The “gift” of a “chance” meeting
Sitting on the back of Joseph’s motorcycle we pulled into the Community Health Centre (CHC) at Gondoma. We had been travelling around the chiefdom visiting numerous Community Health Centres and smaller Peripheral Health Units. I assumed this would be another short visit with the in-charge to hear about the work that was taking place and we would soon be on our way. I could not have been more wrong, Tuesday, 8th January, 2019 proved to be a pivotal day in my life, the life of Joseph, and the work of Rural Health Care Initiative.
On that day, four years ago, I met Aminata Kabba, the head mid-wife at Gondoma CHC. A woman with a big heart and a deep love and concern for the people she is serving. We explained to her the work that RHCI was doing in Tikonko and how we had, a year earlier, opened the Mbao-mi birth waiting home, my recollection is that she became quite animated and began to explain that Médecins Sans Frontières (MSF) used to have a building across the street that now lay vacant. She said it would make a great birth waiting home. As she spoke with great enthusiasm it was clear that an opportunity was going to present itself. It felt like she grabbed our shirts and dragged us across the street to see the building. It was an empty shell, but in the perfect location for RHCI to consider expanding its work to Gondoma.
To make a long story short, upon returning to the United States the board set up a committee to discuss the possibility of a birth waiting home in Gondama. Agreements were reached with the community for the land and renovations began on the building. We opened the Gondoma birth waiting home in February of 2021 and have twelve beds available. These beds allow us to provide a safe place for women with higher risk pregnancies to come during their last few weeks of pregnancy so they can be assured of the best medical care possible at the time of delivery.
At the same time, as discussions about and then work on renovating the building were under way we also began operating mobile outreach clinics to four villages in the Gondoma area. This work is carried out in partnership with the Gondoma CHC. The RHCI outreach clinics address family planning, nutrition, under 5 health care, pre-natal and ante-natal care, and other needs. To make this happen we needed to add staff. RHCI decided to hire my friend Joseph to run the work out of Gondoma. This was a great blessing as Joseph had struggled to find steady work for the previous couple of years after his contract work with World Vision had ended. Indeed, his unemployed status was why he was free to drive me around and have the experiences I had that have shaped my life. I was blessed by Joseph’s unemployment, it’s a strange and complicated world in which we live.
Today Joseph oversees the four mobile outreach clinics that we run out of Gondoma as well as the birth waiting home located across the street from the CHC. He coordinates our partnership with the Community Health Officer for the chiefdom, Mohamed Tarawally.

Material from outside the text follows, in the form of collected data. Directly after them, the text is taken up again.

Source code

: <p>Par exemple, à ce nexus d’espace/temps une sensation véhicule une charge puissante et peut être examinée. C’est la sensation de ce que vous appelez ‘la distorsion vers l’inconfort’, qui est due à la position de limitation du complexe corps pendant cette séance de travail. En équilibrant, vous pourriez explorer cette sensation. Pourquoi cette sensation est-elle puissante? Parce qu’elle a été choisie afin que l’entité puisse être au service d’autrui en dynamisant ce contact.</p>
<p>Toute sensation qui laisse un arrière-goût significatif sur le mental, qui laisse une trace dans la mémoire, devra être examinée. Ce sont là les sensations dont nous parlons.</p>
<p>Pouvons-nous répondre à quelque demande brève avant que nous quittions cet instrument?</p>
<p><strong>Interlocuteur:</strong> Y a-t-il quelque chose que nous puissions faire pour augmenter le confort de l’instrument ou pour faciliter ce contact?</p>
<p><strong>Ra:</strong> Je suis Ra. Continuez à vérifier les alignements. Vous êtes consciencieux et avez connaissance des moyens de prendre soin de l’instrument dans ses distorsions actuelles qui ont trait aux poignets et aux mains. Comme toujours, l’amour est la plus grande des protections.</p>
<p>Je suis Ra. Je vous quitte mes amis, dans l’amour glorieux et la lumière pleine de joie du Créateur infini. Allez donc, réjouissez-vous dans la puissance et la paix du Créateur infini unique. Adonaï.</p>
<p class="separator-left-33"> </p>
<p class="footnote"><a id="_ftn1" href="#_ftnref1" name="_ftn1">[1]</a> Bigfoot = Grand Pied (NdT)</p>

Some might say that first meeting with Aminata was a “chance” meeting, others might call it a “blessing,” or “providence.” Whatever you want to call it, it is a gift. The gift of life to women who live in a nation with one of the highest rates of maternal mortality in the world. It is the gift of life to som many under the age of five in a nation with one of the highest infant mortality rates in the world. It is the gift of a better life for those in the community as they have access to health care that was previously lacking.
When I saw Aminata at our Ngandorhun outreach clinic today, my heart was full. We have come a long way. If I allow myself to stop and reflect on the last four years since that first meeting on the 8th January, 2019, my eyes fill, I am overwhelmed with gratitude, a true sense of awe, and so much joy. We are making a difference in the world today, but there is still so much to do.
My heart also aches and breaks for those who don’t yet have ath
“Whatever you do for the least of these brothers and sisters of mine you do for me.” - Jesus.